This year has seen British Columbia’s most severe forest fire season on record, but while blazes in the province’s Interior have caused the evacuation of thousands of people, the largest on Vancouver Island has not warranted suppression efforts.
After being discovered on Aug. 6, the Mount Con Reid fire has grown to encompass 2,320 hectares on the mountains west of Buttle Lake in Strathcona Provincial Park, the edge of Mowachaht/Muchalaht territory. Although the fire is listed as “out of control” by the B.C. Wildfire Service, its elevated, remote location and stipulations in the park’s fire management plan have led the provincial agency to monitor the blaze only, leaving suppression efforts for other wildfires that are closer to communities.
“This fire is being regularly monitored but not actively suppressed at this time as it does not pose a risk to public safety or infrastructure,” stated the wildfire service. “If the fire grows to a point where it begins to threaten values, targeted action will be taken. Responder safety is a key consideration in determining what action can be taken in the steep and mountainous terrain where this fire is burning.”
Currently Mount Con Reid is being examined every other day by an aircraft patrol.
“We had an officer out on Sunday,” said Jade Richardson, an information officer with the Coastal Fire Centre. “It was burning Rank 1, which is a ground fire.

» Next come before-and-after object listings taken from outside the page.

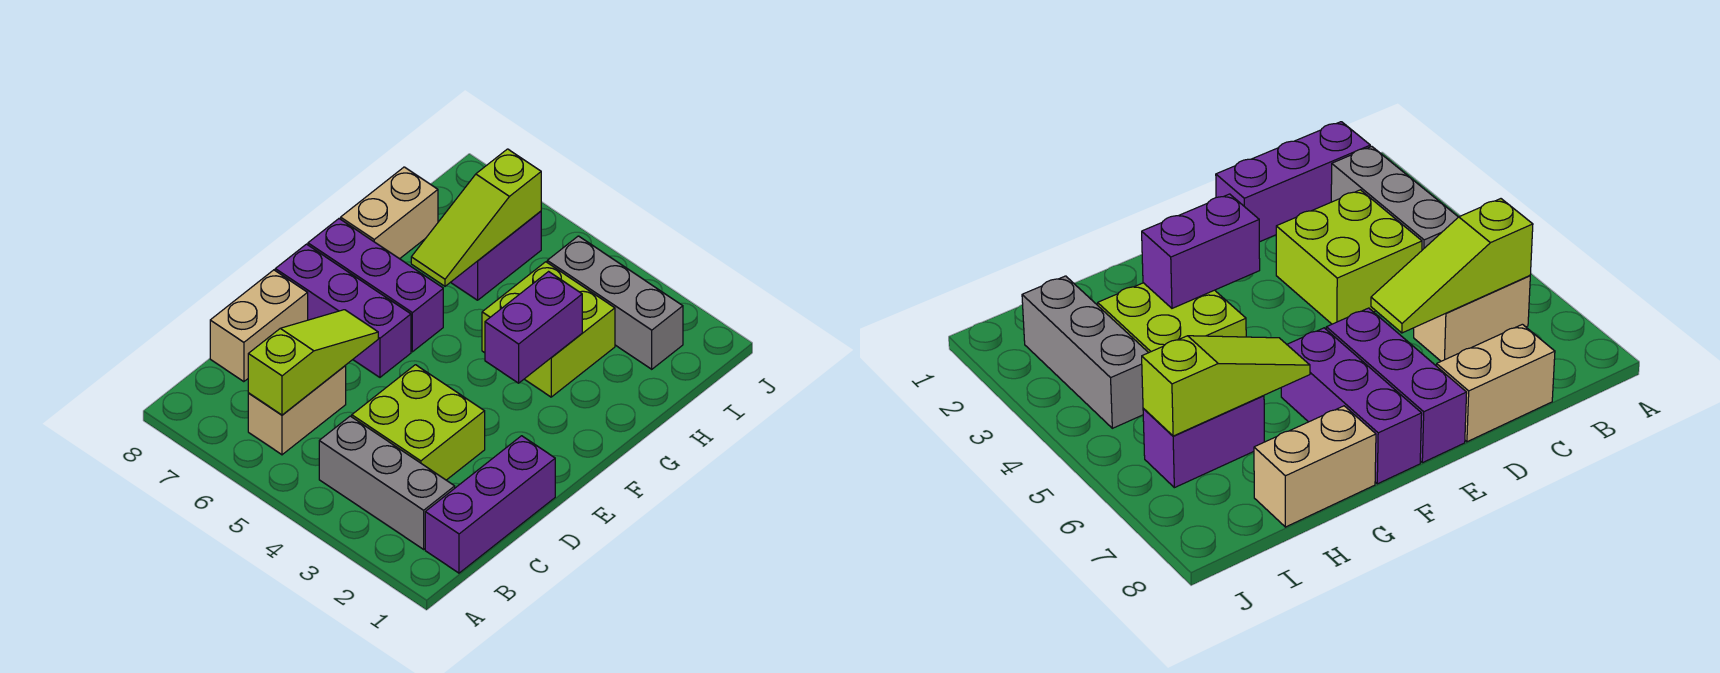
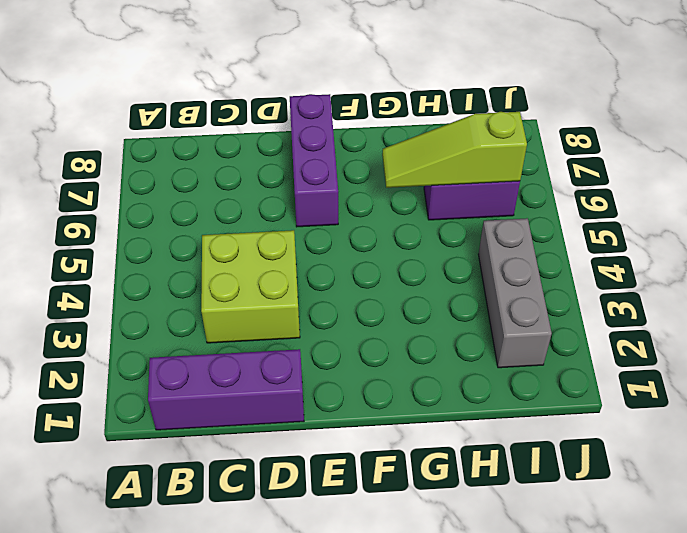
none -> grey brick B2:B4 level 1
none -> tan brick B6:C6 level 1
none -> tan brick C8:D8 level 1

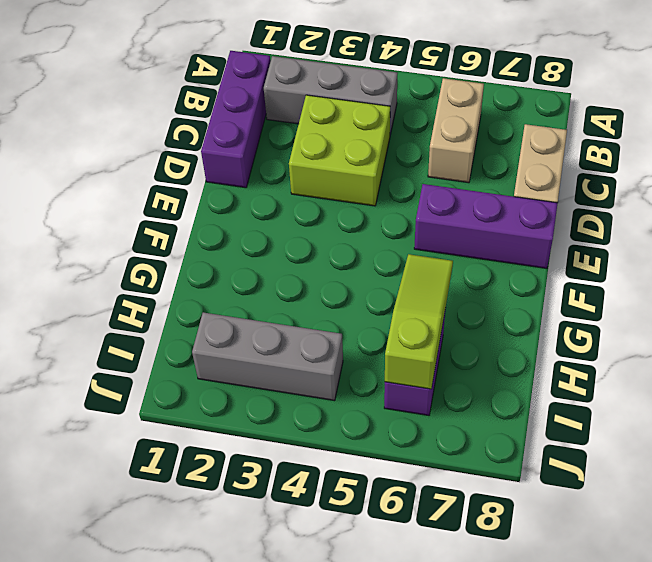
none -> purple brick F6:F8 level 1
none -> lime brick G3:H4 level 1
none -> tan brick G8:H8 level 1

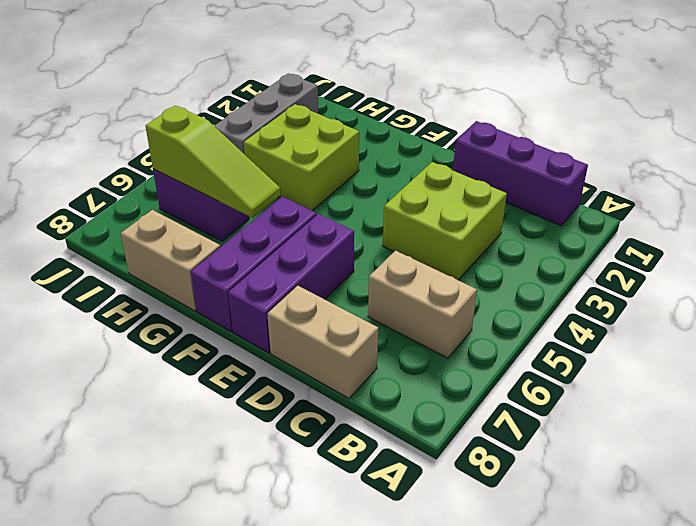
none -> grey brick B2:B4 level 1
none -> lime slope B6:D6 level 2 top B
none -> purple brick F3:G3 level 2

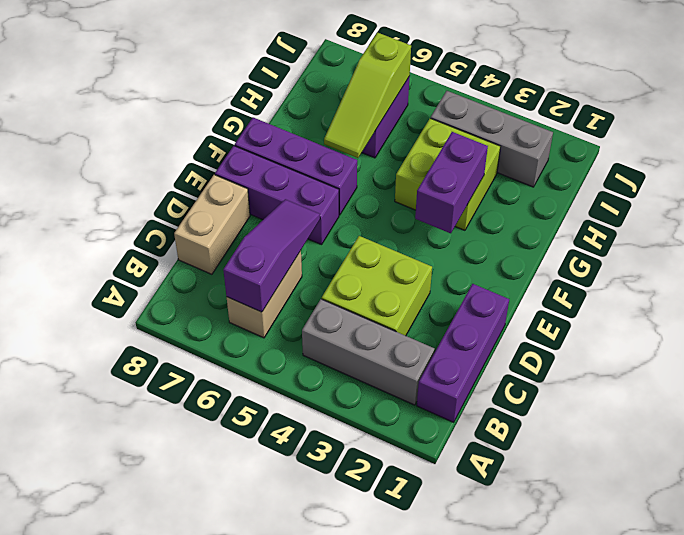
purple slope B6:D6 level 2 top B -> lime slope B6:D6 level 2 top B
none -> tan brick G8:H8 level 1

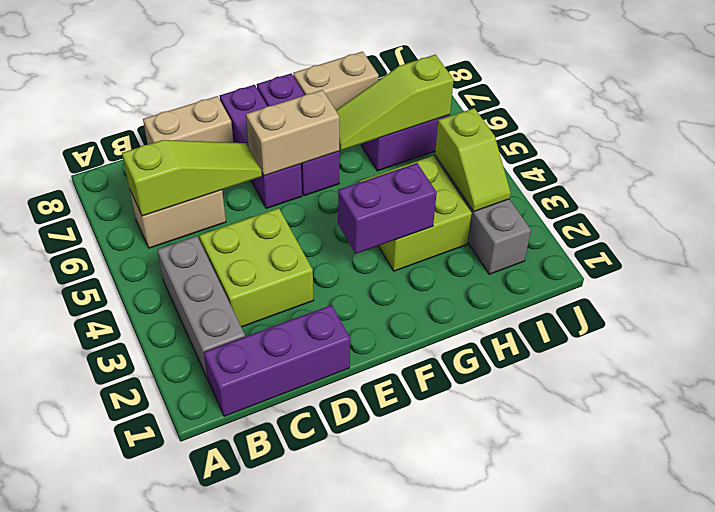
tan brick E6:F6 level 2 -> none
lime slope I3:I4 level 2 top 4 -> none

We could describe it as a crawling speed, very slow, no flames visible, and then with little pockets of Rank 2, which is where that becomes a smoldering ground fire.”
Like the several forest fires burning in Strathcona park, the Mount Con Reid blaze is believed to have been started by lightning. Unlike human-caused fires, this is a natural occurrence, and sometimes when public infrastructure isn’t threatened a fire will only be monitored.

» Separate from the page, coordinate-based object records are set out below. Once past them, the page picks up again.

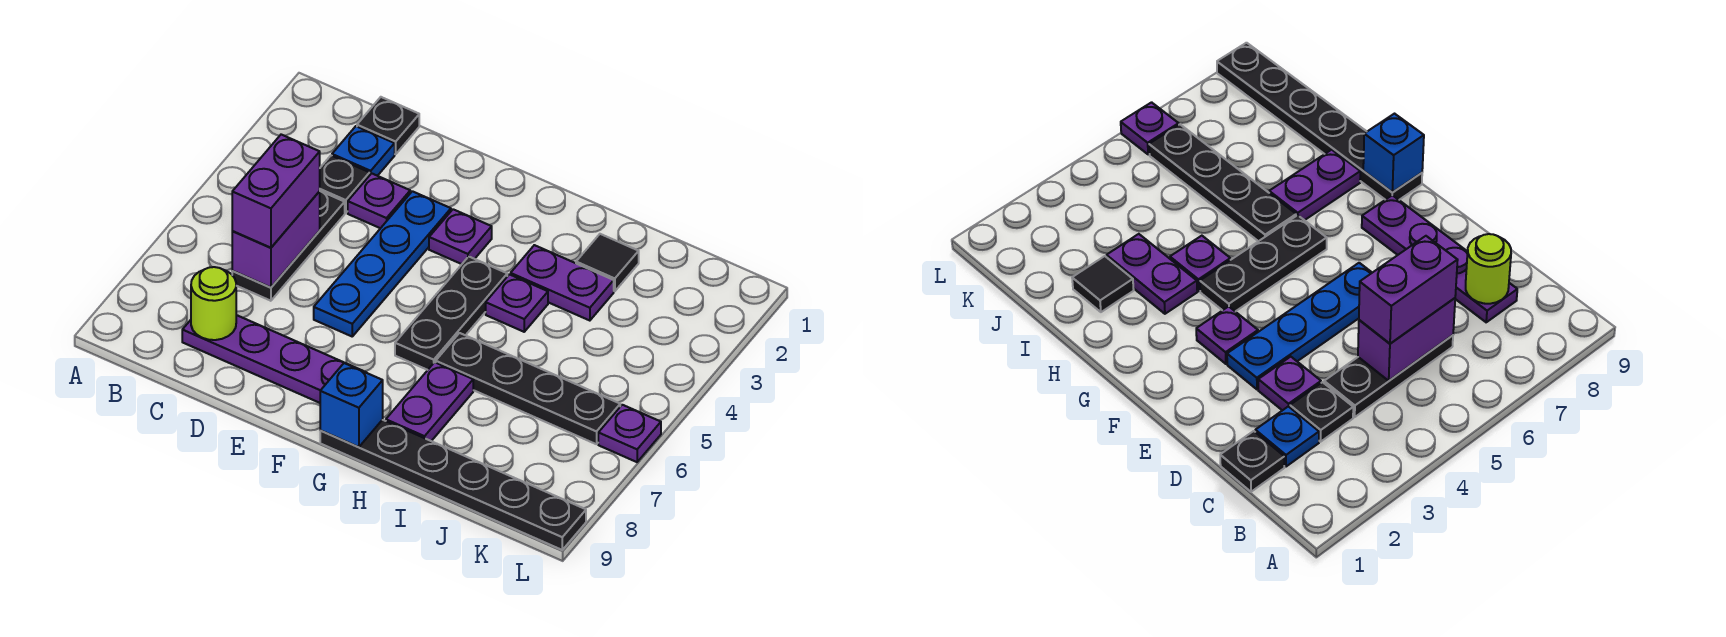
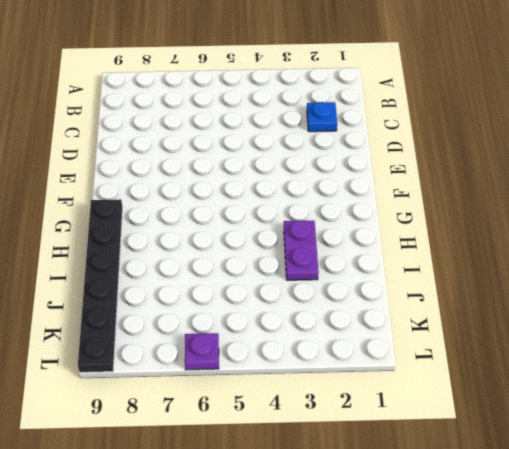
none -> black plate C1 level 1
none -> black plate C3 level 1
none -> black plate C4:C6 level 1

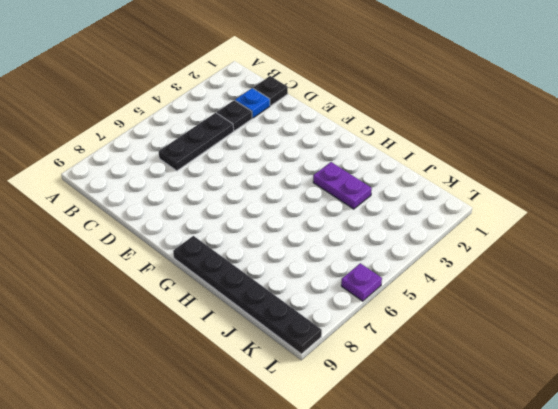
none -> purple plate C8:F8 level 1
none -> purple plate D3 level 1
none -> blue plate E3:E6 level 1

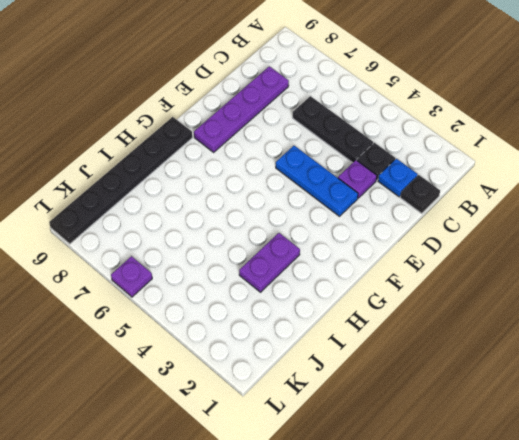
blue plate E3:E5 level 1 -> blue plate E3:E6 level 1
none -> purple plate F3 level 1
none -> black plate G4:G6 level 1
none -> purple plate H4 level 1

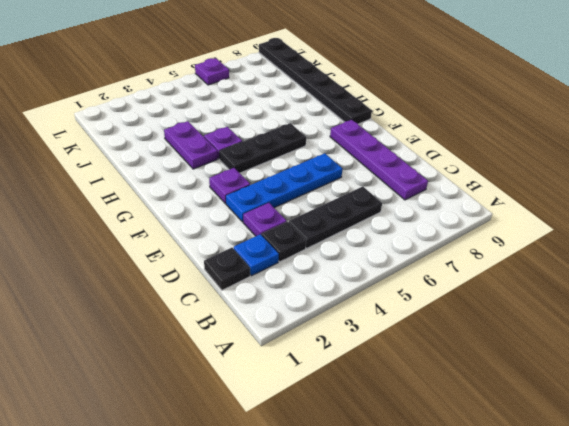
none -> black plate H6:K6 level 1
none -> purple plate H7:H8 level 1
none -> black tile I2 level 1

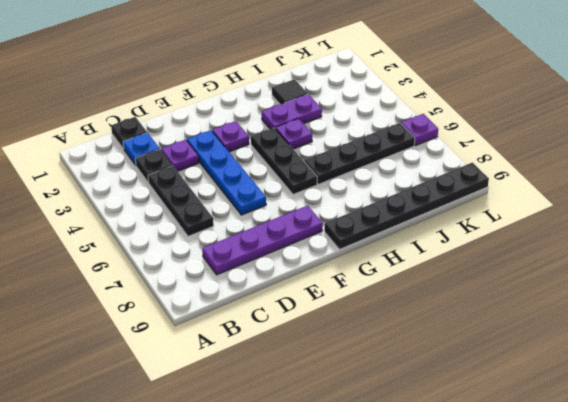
none -> purple plate H7:H8 level 1
none -> purple brick C5:C6 level 2
none -> lime round brick C8 level 2

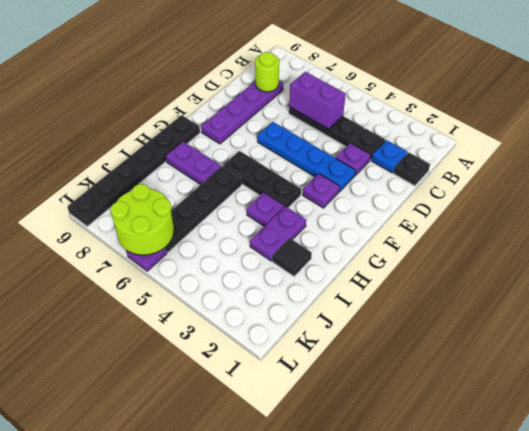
lime round brick K6:L7 level 2 -> none
none -> blue brick G9 level 2
none -> purple brick C5:C6 level 3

“It may be allowed to burn to achieve ecological or resource management objectives,” stated the BC Wildfire Service.
“Due to the alpine nature of it and as well that it’s burning in a provincial park where there’s a fire management plan, we don’t actually action it with crews at this time,” explained Richardson. “If there was a wind event, something changed and the fire started encroaching upon values or terrain that’s used for the park’s purposes or people to access parks, we may come and access certain portions of it.”
By the first week of September almost all of Vancouver Island was classified under a “high” fire danger rating, although a patch on the north end of Sproat Lake remained the next level up at “extreme”. With autumn on the way the wildfire service hoped that temperatures would continue to cool into the month, allowing the inevitable rainfall to eventually end the Mount Con Reid fire.
“We expect at some point this fall what we call ‘a season-ending rainfall’, which has a large impact on the moisture codes,” said Richardson.
So far over 2.2 million hectares of forest has burned in British Columbia in 2023, causing as many as 30,000 people to be under evacuation orders at one time.